Guiding your child to succeed in all areas of life is every parent’s wish. This guidance process is even more critical when your teen gains college admission and has to choose a college major. Did you know 50-80% of students in America change college majors at least once in their four-year study? For several parents, this process will be the first time teenagers make a life-altering decision. Therefore, offering direction should be a deliberate process.

  1. Consider their current interests and natural strengths

Choosing a college major closely in conjunction with your child’s natural interests and academic strengths is the starting point. First of all, sit with your child and begin to take an inventory of their hobbies, academic interests, and talents. For example, if your teen is actively involved in extracurricular activities that include debates, speeches, or Model UN enactments, you may have an aspiring Communications or Political Science major.

Sometimes, however, it may not be a clear cut path for you both, but there are alternatives you can employ to arrive at the best decision. Your child should dig deeper to discover the things they feel most drawn to besides their academic strengths. In these circumstances, you must avoid deciding for your young adult. Just because you did a salary analysis of viable careers or college majors does not mean you should force a major down the throat of your child.

Furthermore, avoid coercing that young aspiring major to follow in your professional footsteps. For example, if you are an engineer, it is unhealthy to pressure your teen to take up that course just because you’re already in it. Your sole role is to offer guidance and not to enforce your wishes.

  1. Consider potential financial outcomes.

Admittedly, this point is not the most significant thing to ponder over. However, it is absolutely necessary to allow your child to see reality with future salaries in various professions. For example, an engineering degree comes with a starting salary of $ 60,000 annually. On the other hand, a Biochemistry major can lead to a job in the baby food industry with an annual starting salary of $34,953.

Therefore, by acknowledging potential financial outcomes, you can both agree on which college to settle on. It helps quell the possibility of accumulating high student loans, especially when a pricier tertiary institution is chosen. 

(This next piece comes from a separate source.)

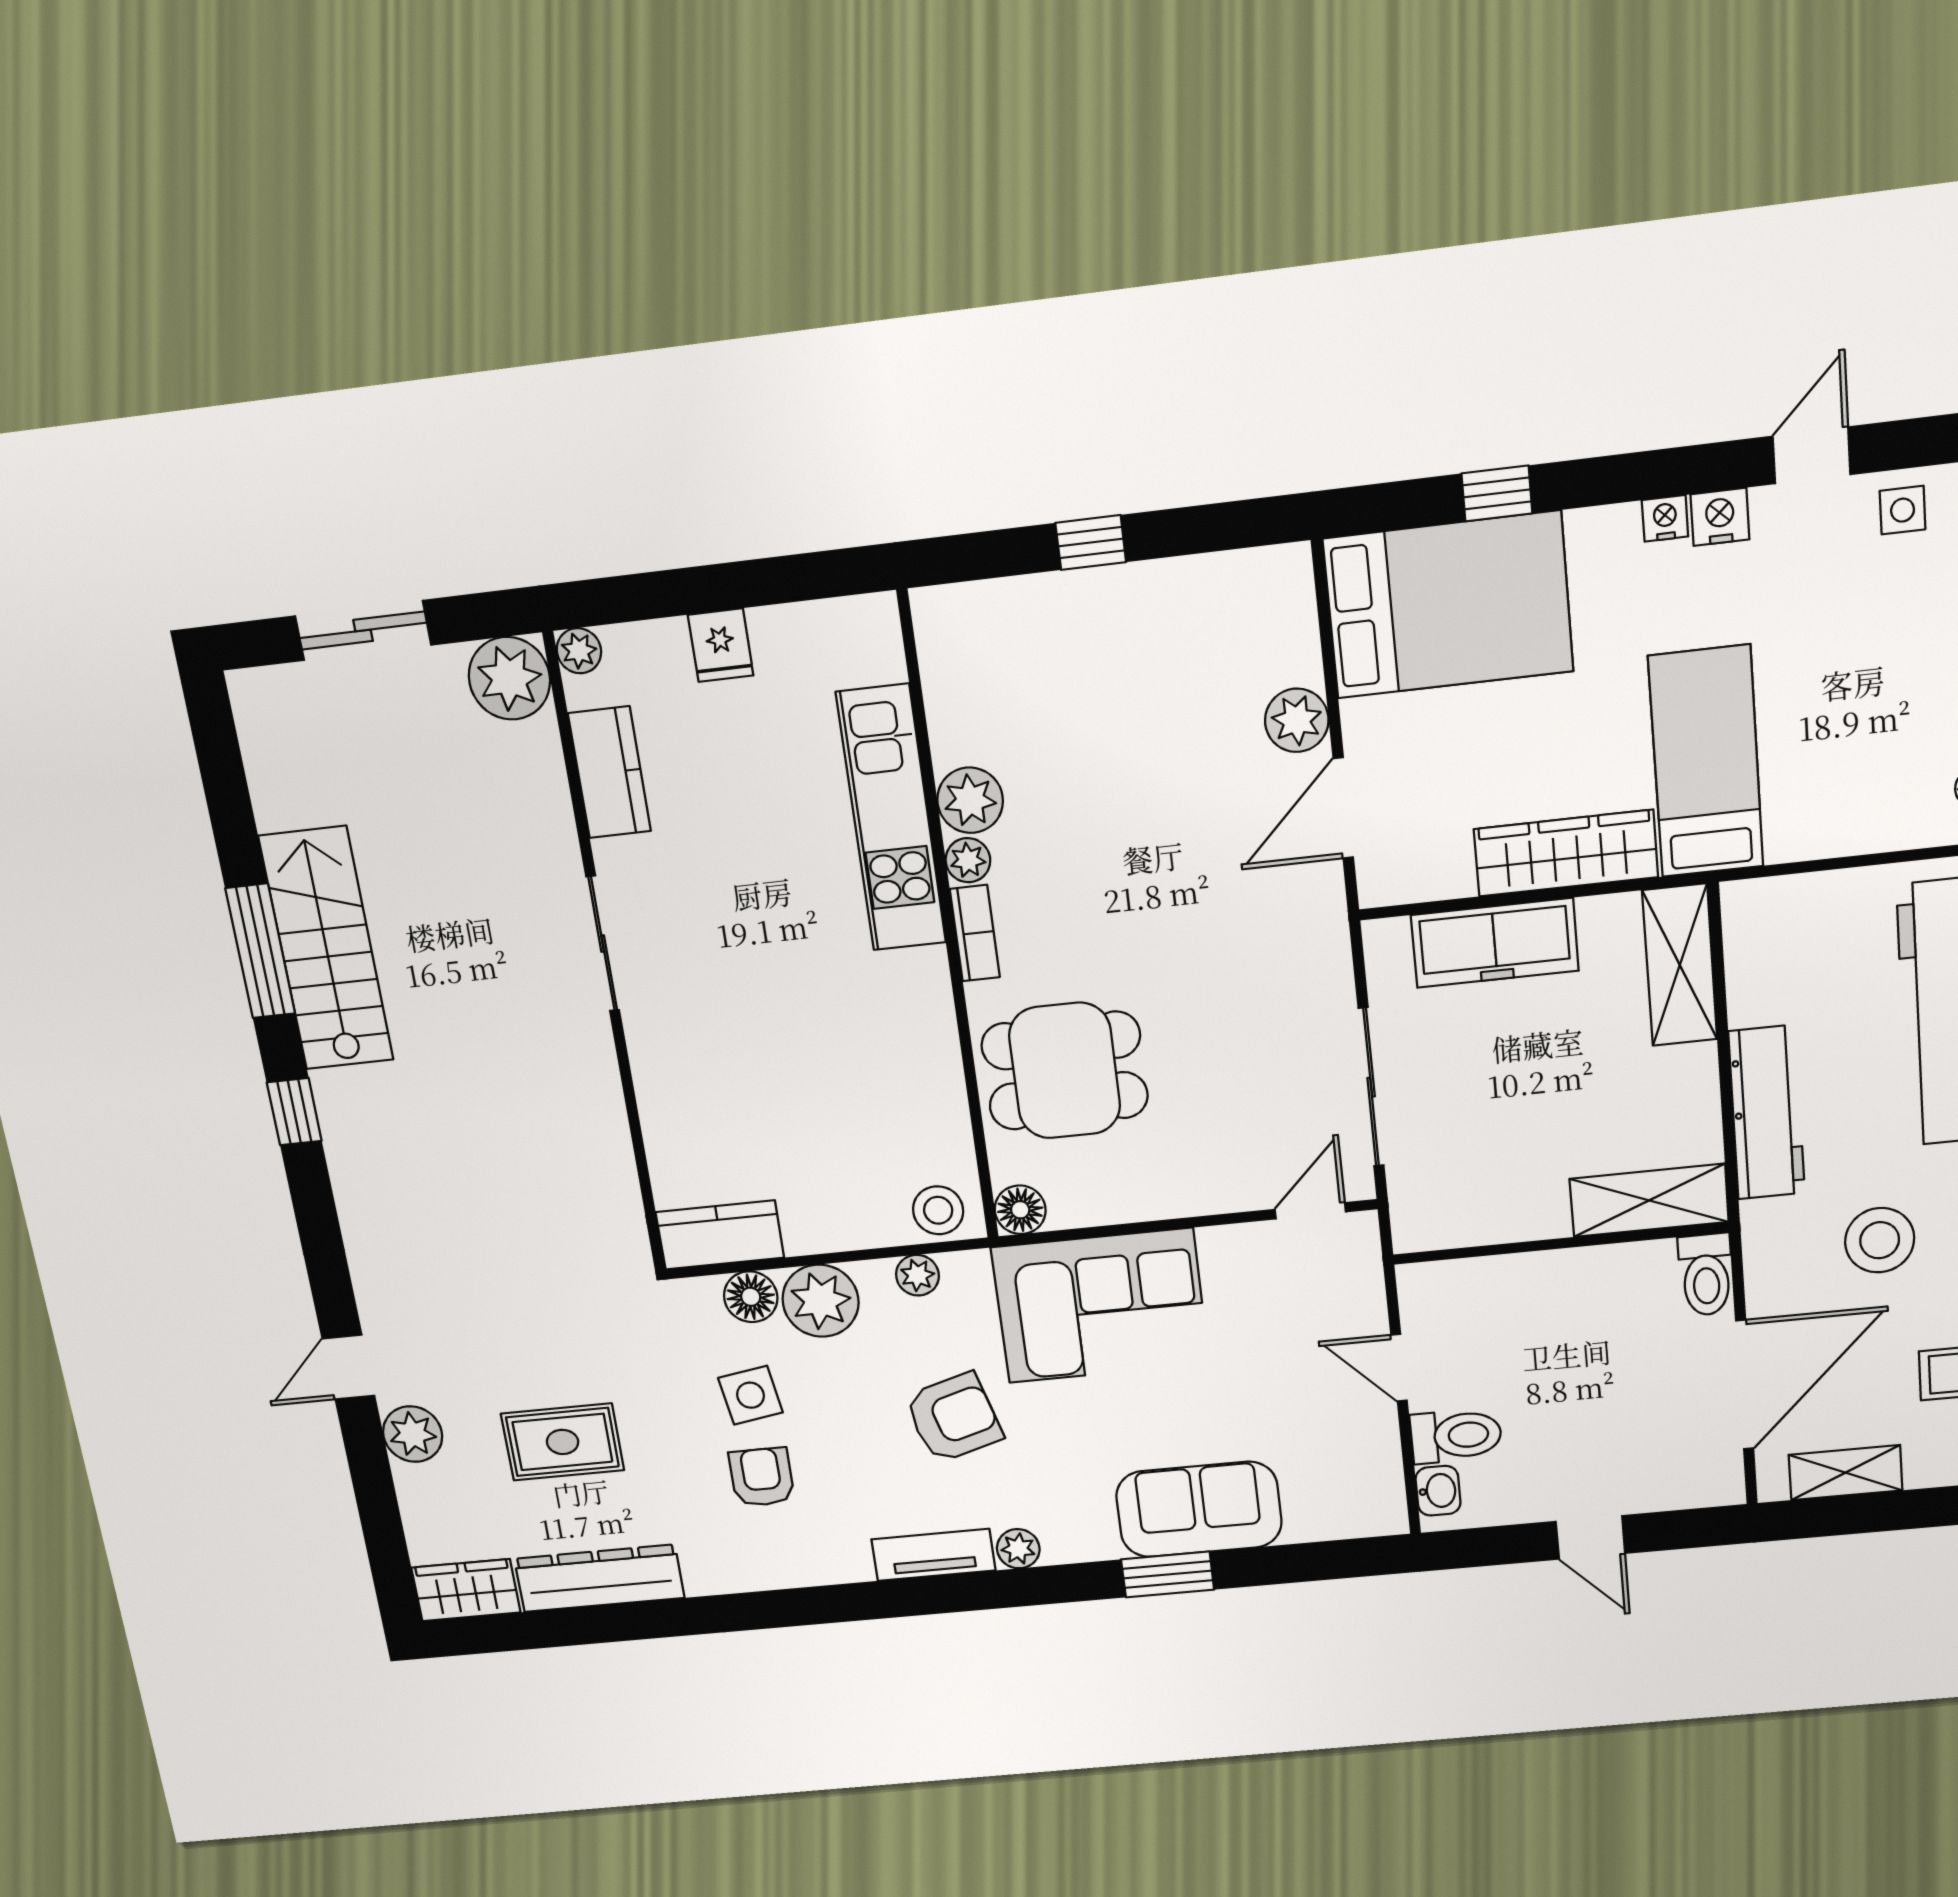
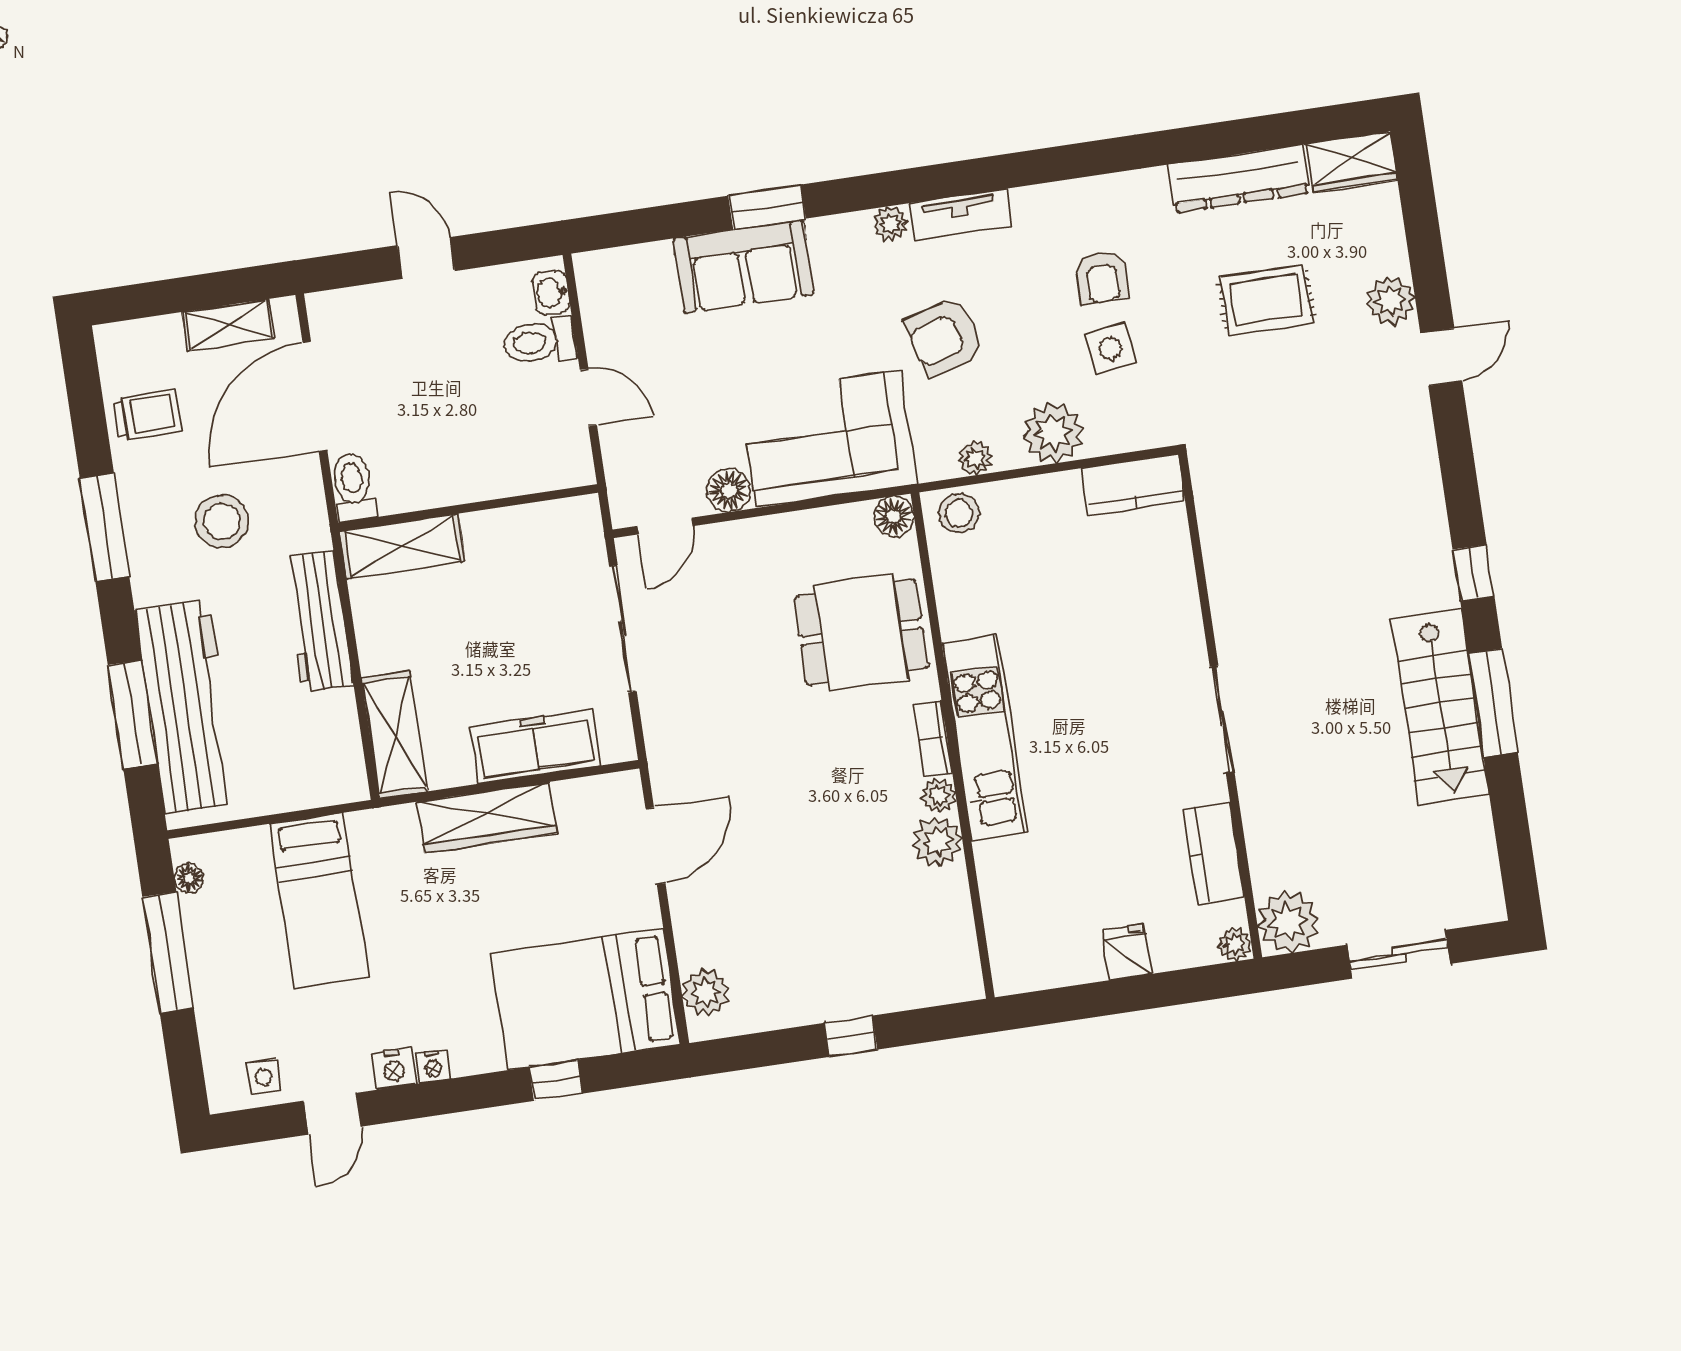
plant: (1297, 720) -> (705, 992), moved
bed: (1706, 762) -> (319, 901), moved
kitchen unit: (891, 818) -> (984, 737), moved
floor lamp: (751, 1297) -> (729, 490), moved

  1. Seek help from professionals in the industry

Conferring with a professional in an industry your college aspirant wishes to venture, is a great way to learn more about the career. You will have two options to explore with your teenager. The first is to carry out job-shadowing, and the second is to conduct an interview. Either way, you will have the opportunity to learn directly from an actual source. This strategy allows the student to envision what a typical day will entail and whether it’s something they will love doing for the rest of their lives.

To conclude, your guidance should purely be from a supportive angle as the student makes the ultimate decision. It takes a lot of skill to help a young mind analyze situations to arrive at a conclusive decision. From this point on, they will be better equipped to make other life-altering decisions on their own.